Compare average - SPARQL

625 Views Asked by At

There is a dataset of users ranking movies. Need to find the users with similar taste to user1. Similar taste defined as follows: consider the average rank for genre from user1 as avgr1 and for the same genre from user2 as avgr2, then user1 and user2 have similar taste is abs(avgr1-avgr2)<1 . So far I was able to get the names, the genre and the absolute value between averages, but the filtering for comparison is not working.

SELECT ?p ?p1 ?genre (abs (AVG(?rating)-AVG(?ratingp1)) AS ?RDiff)
WHERE{
?p movies:hasRated ?rate.
?p1 foaf:knows ?p.
?rate movies:ratedMovie ?mov.
?rate movies:hasRating ?rating.
?mov movies:hasGenre ?genre.
?p1 movies:hasRated ?ratep1.
?ratep1 movies:ratedMovie ?movp1.
?ratep1 movies:hasRating ?ratingp1.
?movp1 movies:hasGenre ?genre.
FILTER (xsd:float(?Rdiff)<1.0 && ?p=movies:user1)
}
GROUP BY ?p ?p1 ?genre
2

There are 2 best solutions below

1
On BEST ANSWER

It's very hard to answer these kinds of questions without some sample data to work with.
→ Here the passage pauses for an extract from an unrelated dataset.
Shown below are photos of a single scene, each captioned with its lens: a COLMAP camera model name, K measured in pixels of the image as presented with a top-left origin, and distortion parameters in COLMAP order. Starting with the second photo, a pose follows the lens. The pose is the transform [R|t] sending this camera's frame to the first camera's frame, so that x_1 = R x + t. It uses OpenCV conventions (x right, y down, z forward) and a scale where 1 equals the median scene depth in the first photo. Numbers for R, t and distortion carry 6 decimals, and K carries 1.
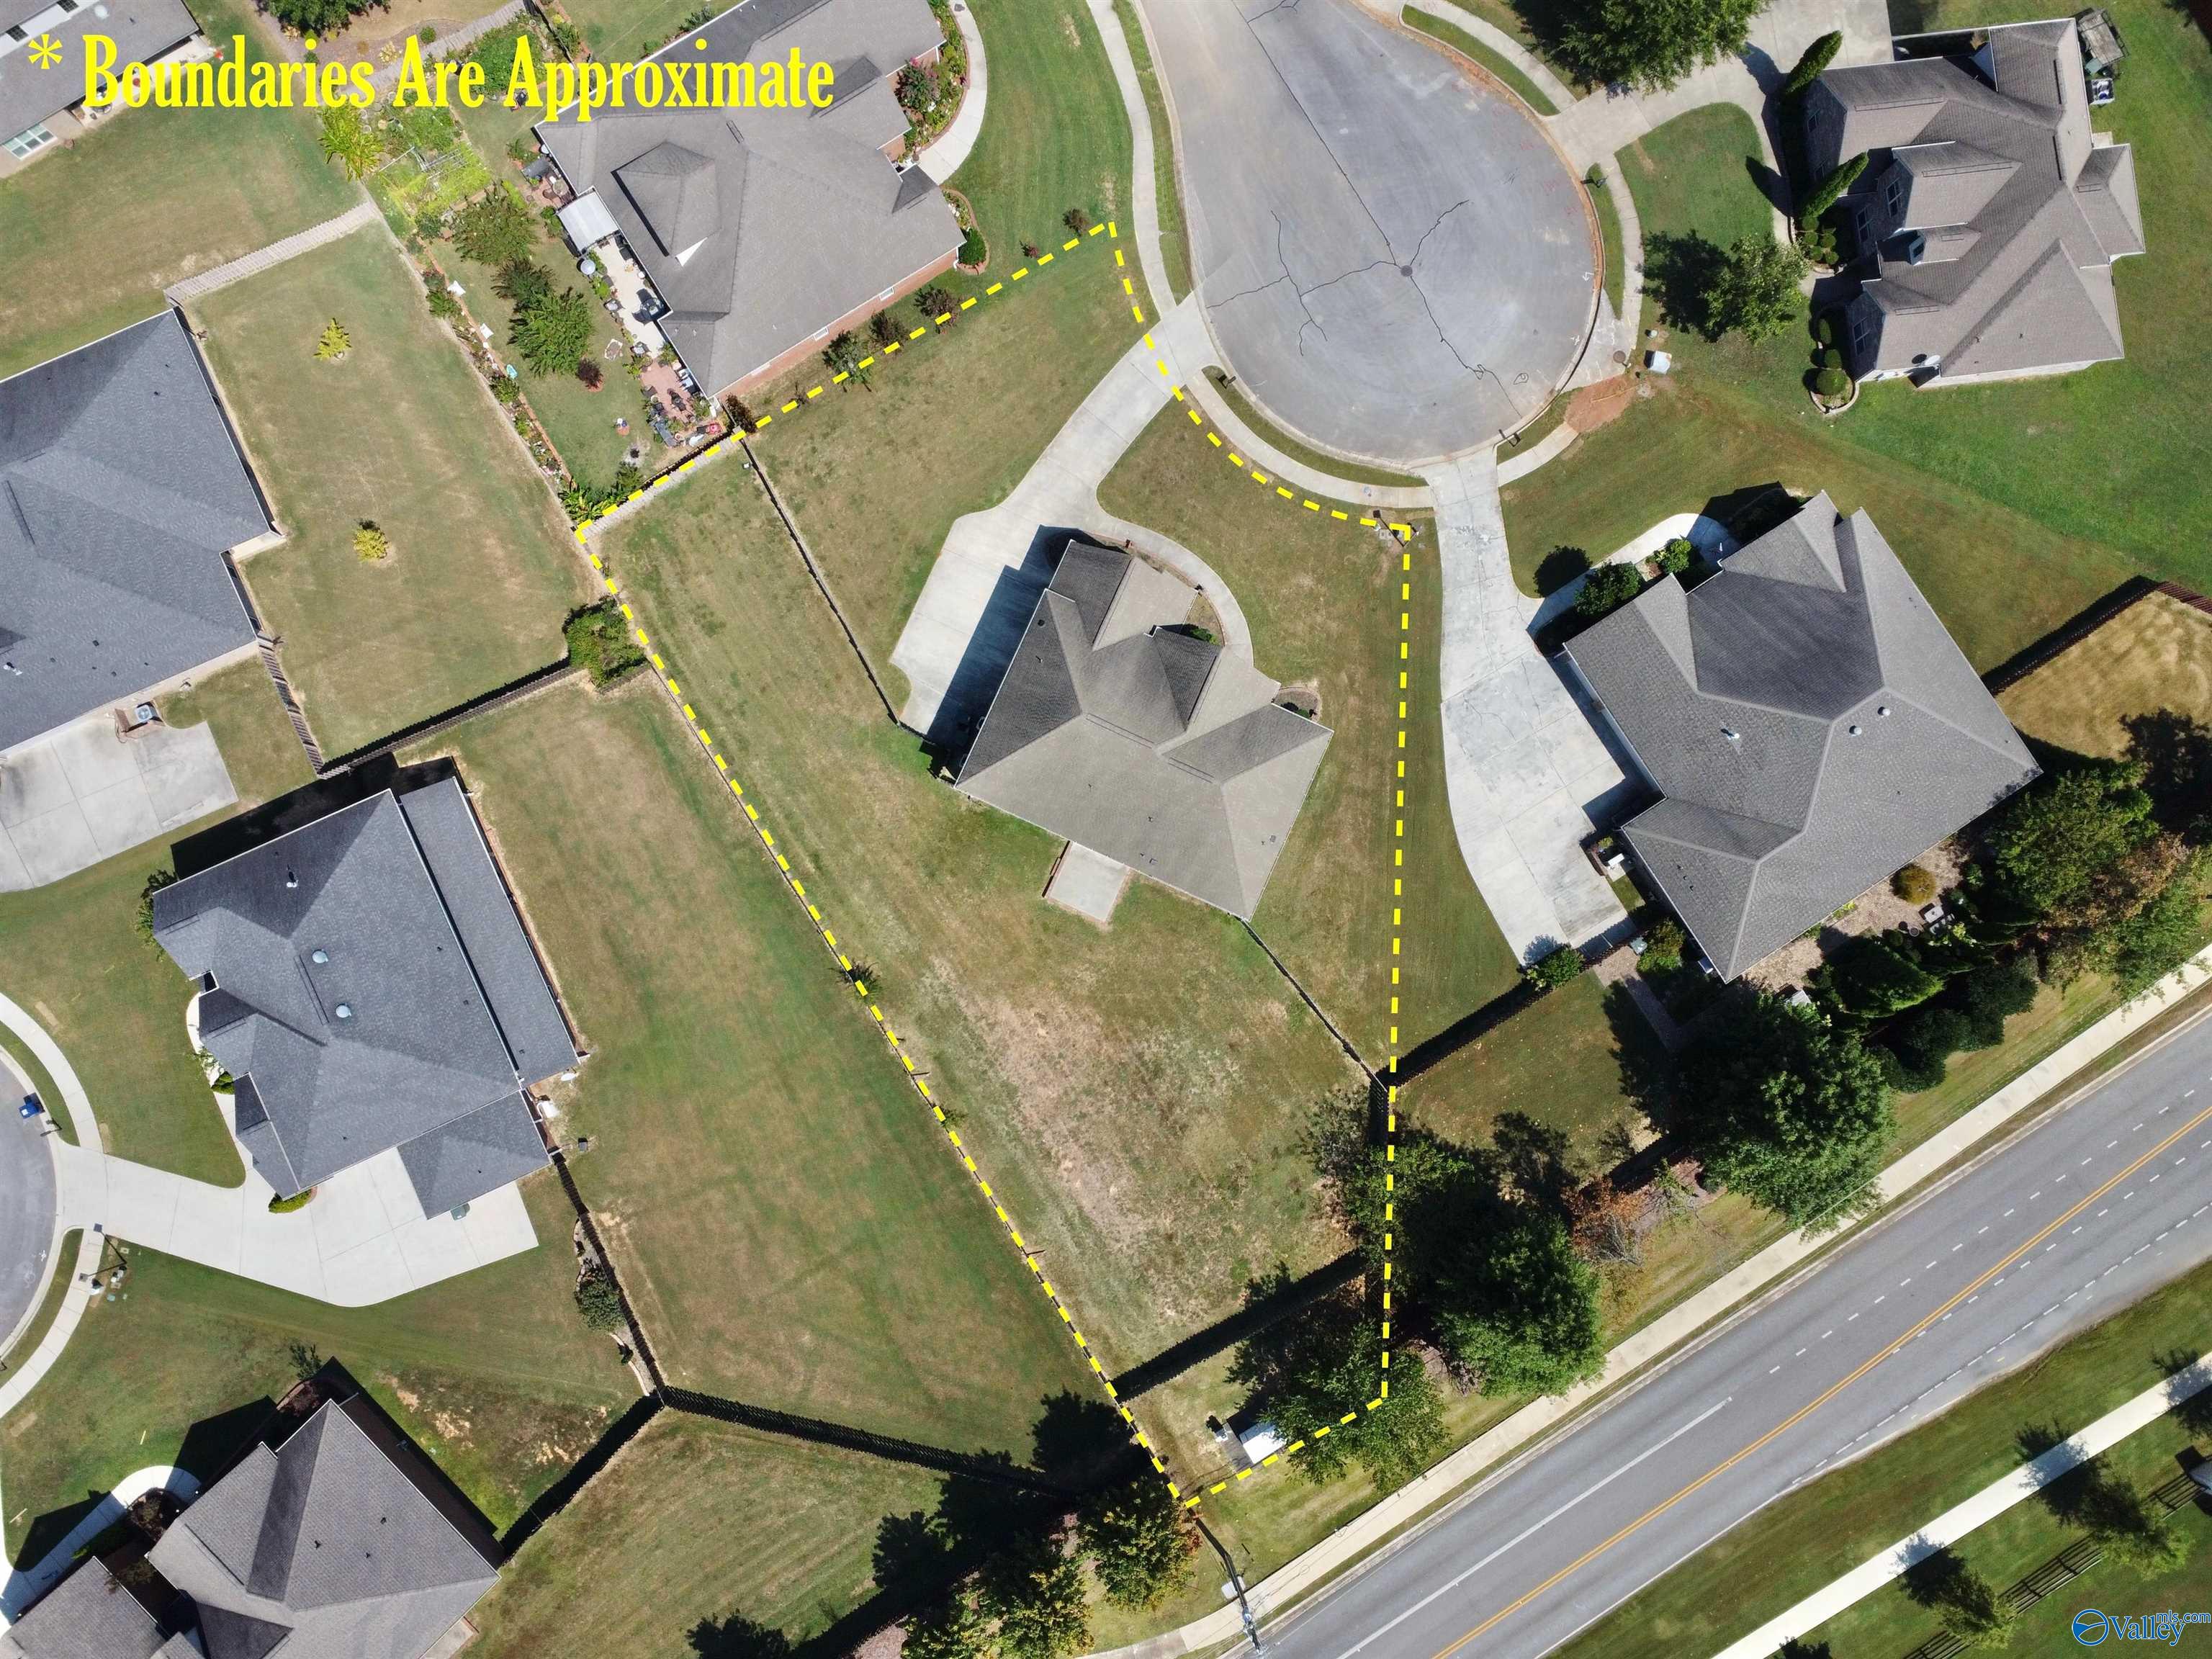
lens RADIAL K [[1653.3, 0, 1083.9], [0, 1653.3, 835.6], [0, 0, 1]] dist [0.014793, -0.002516]
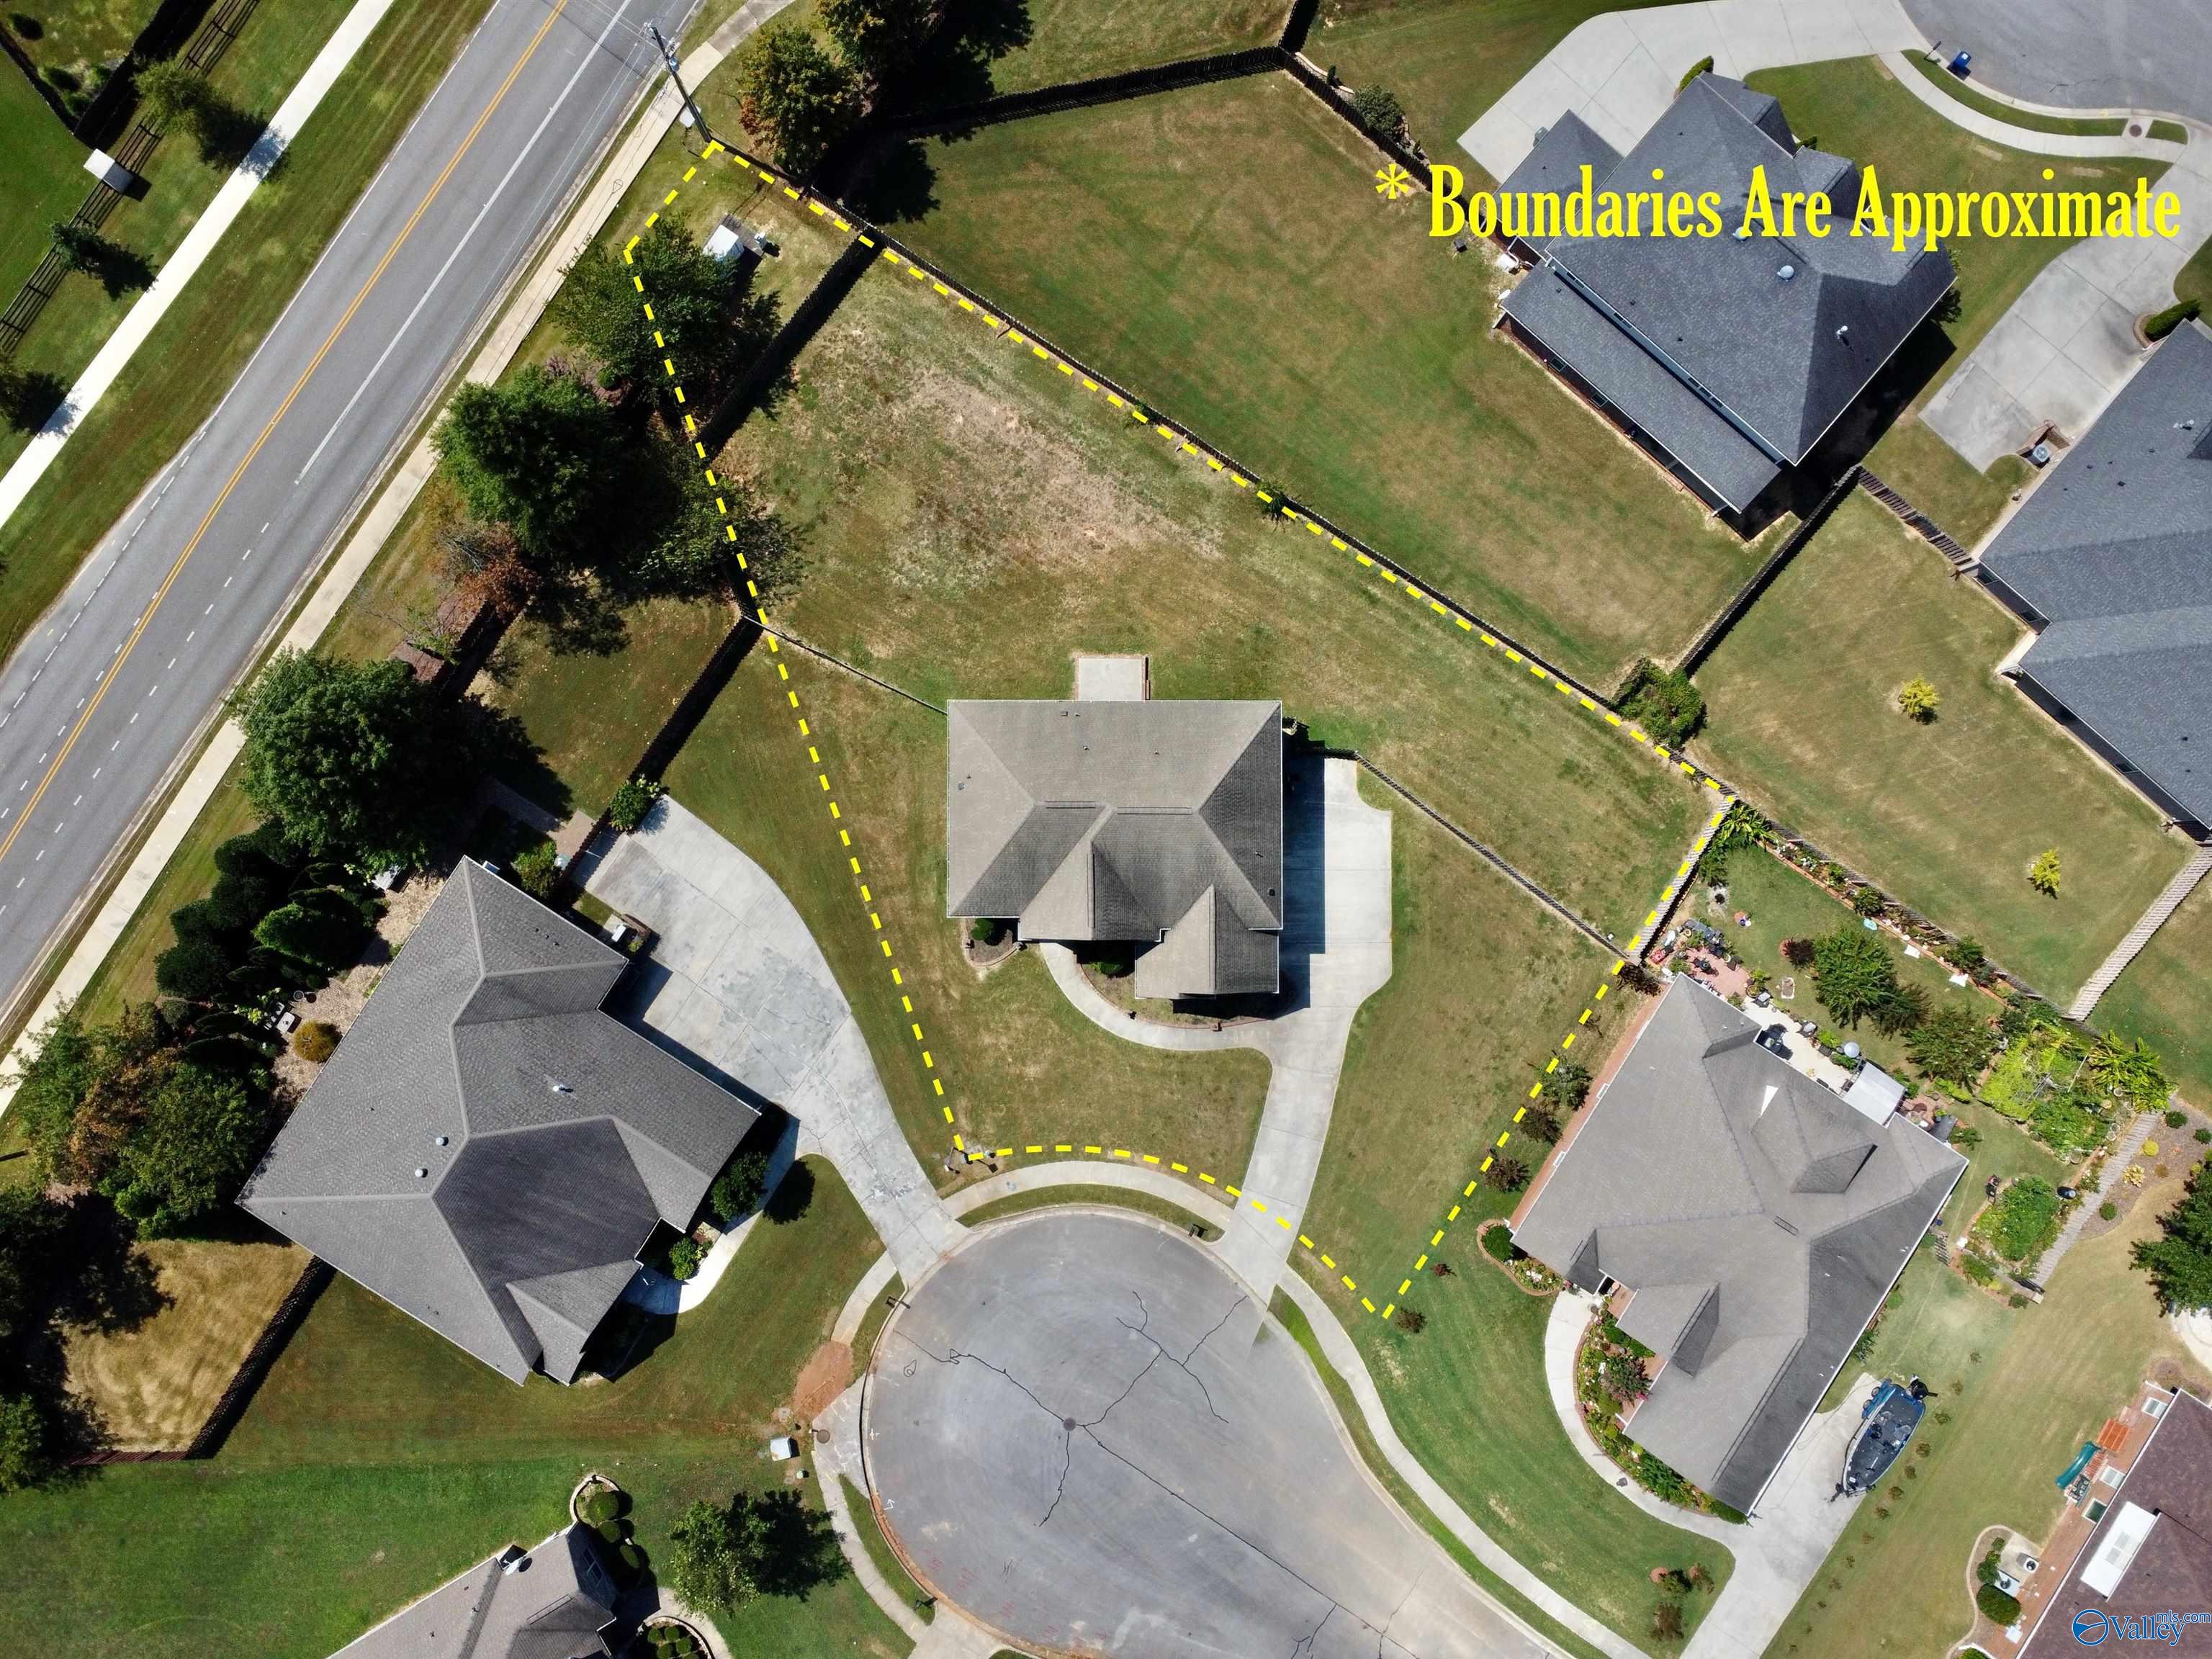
lens RADIAL K [[1653.3, 0, 1083.9], [0, 1653.3, 835.6], [0, 0, 1]] dist [0.014793, -0.002516]
pose [[-0.910176, 0.410259, -0.057166, 0.107635], [-0.413921, -0.906073, 0.087756, -0.128642], [-0.015794, 0.103536, 0.994500, 0.038331]]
Here's some sample data that has two users who have similar rankings on comedy, but different rankings on romance:

@prefix : <urn:ex:>

:a :ranks [ :genre :comedy ; :value 2 ],
          [ :genre :comedy ; :value 3 ],
          [ :genre :comedy ; :value 3 ],
          [ :genre :romance ; :value 7 ],
          [ :genre :romance ; :value 8 ],
          [ :genre :romance ; :value 9 ].

:b :ranks [ :genre :comedy ; :value 3 ],
          [ :genre :comedy ; :value 3 ],
          [ :genre :comedy ; :value 4 ],
          [ :genre :romance ; :value 0 ],
          [ :genre :romance ; :value 1 ],
          [ :genre :romance ; :value 0 ].

Here's a query that computes the difference of their average rankings on genres:

prefix : <urn:ex:>

select ?user1 ?user2 ?genre (abs(avg(?value1)-avg(?value2)) as ?diff) {
  ?user1 :ranks [ :genre ?genre ; :value ?value1 ].
  ?user2 :ranks [ :genre ?genre ; :value ?value2 ].
  filter (str(?user1) < str(?user2)) #-- avoid duplicate user1/user2, user2/user1 results
}
group by ?user1 ?user2 ?genre
order by ?diff
---------------------------------------------------------
| user1 | user2 | genre    | diff                       |
=========================================================
| :a    | :b    | :comedy  | 0.666666666666666666666667 |
| :a    | :b    | :romance | 7.666666666666666666666667 |
---------------------------------------------------------

Now, you can't filter on aggregate results, you have to use having, so to only take values where diff is less than some particular value, you'd do this:

prefix : <urn:ex:>

select ?user1 ?user2 ?genre (abs(avg(?value1)-avg(?value2)) as ?diff) {
  ?user1 :ranks [ :genre ?genre ; :value ?value1 ].
  ?user2 :ranks [ :genre ?genre ; :value ?value2 ].
  filter (str(?user1) < str(?user2))
}
group by ?user1 ?user2 ?genre
having (?diff < 1)
order by ?diff
--------------------------------------------------------
| user1 | user2 | genre   | diff                       |
========================================================
| :a    | :b    | :comedy | 0.666666666666666666666667 |
--------------------------------------------------------

If you don't care about the actual diff, except that it's below the threshold, you can put the expression in the having directly, and do:

select ?user1 ?user2 ?genre {
  #-- ...
}
group by ?user1 ?user2 ?genre
having (abs(avg(?value1)-avg(?value2)) < 1)
0
On

?Rdiff is not defined in the FILTER - the happens before the AS in the SELECT.

Try using HAVING which goes after the GROUP BY.